Kültür Sanat Edebiyat Şiir

nato sizce ne demek, nato size neyi çağrıştırıyor?

nato terimi Nihal Özkale tarafından tarihinde eklendi

  • Hicran Hep Hicran
    Hicran Hep Hicran

    Güçlüler kulübü.Fakat iskaladıkları ise tek güçlünün Allah olduğu.

  • Melih Genceli
    Melih Genceli

    Kanımca; Güçlü olanın yanında olan; güçsüzü bir kaşık suda boğan Uluslararası bir kuruluş türüdür.

    Kağıt üzerinde ise; Kuzey Atlantik Antlaşması Örgütü anlamına gelen; İngilizce orjinali: ' North Athlantic Traty Organization ' olarak yazılan, İngilizce aslındaki sözcüklerin kısaltılmış şeklidir.

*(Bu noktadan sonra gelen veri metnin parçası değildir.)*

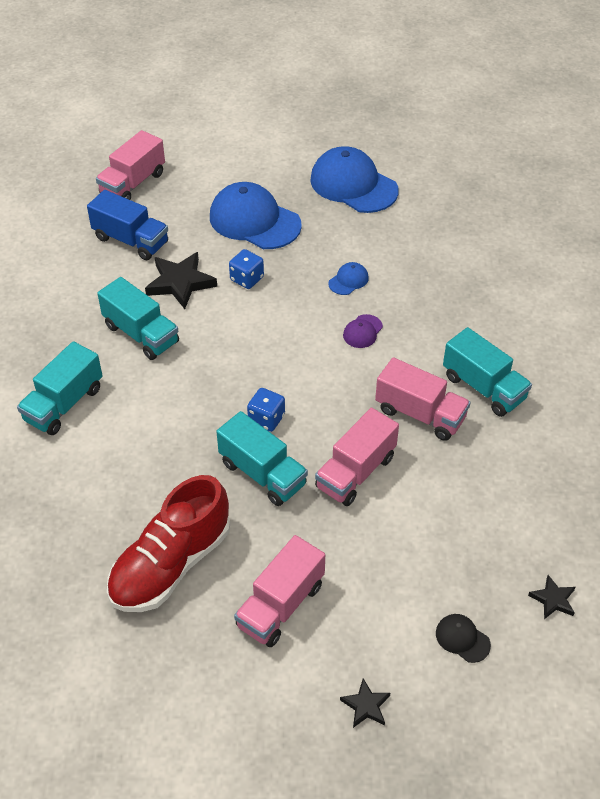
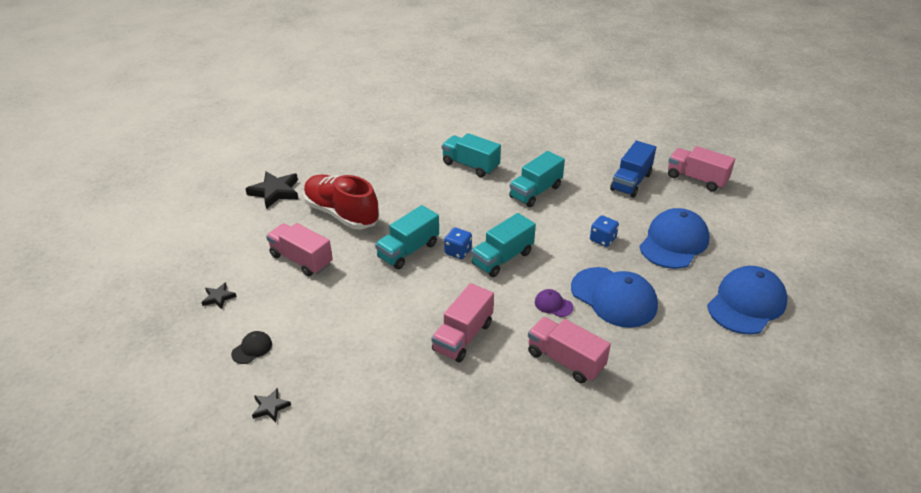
camera: 90 degrees right, 10 degrees down
black star [145,252,217,309] -> black star moved to [245,171,298,209]
pink truck [315,408,399,506] -> pink truck moved to [528,317,611,383]
blue cap [328,262,369,295] -> blue cap [571,267,658,328], size x2.30
turquoise truck [443,327,532,417] -> turquoise truck moved to [471,213,536,277]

    Ayrıca açıklayacak olursak;

    Bu örgütü kuran devletler: Amerika Birleşik Devletleri, Kanada, Fransa, İngiltere, İzlanda, Hollanda, Belçika, İtalya, Danimarka, Norveç ve Portekiz'dir.Daha sonra NATO’ya 1952 yılında Türkiye, 1954 yılında Yunanistan, 1982 yılında da Batı Almanya ve İspanya katılmıştır. Bugün NATO’ya üye 16 ülke vardır.

    Üye ülkeler tarafından savunma amacı ile kurulmuş olan bir örgüttür.
    Üye devletlerden birinin saldırıya uğraması durumunda, diğerleri saldırgan ülkeye karşı işbirliği içinde savaşmayı kabul etmişlerdir.
    Üye devletler birbirlerini korur ve kollarlar.Bu amaçla işbirliği yaparlar.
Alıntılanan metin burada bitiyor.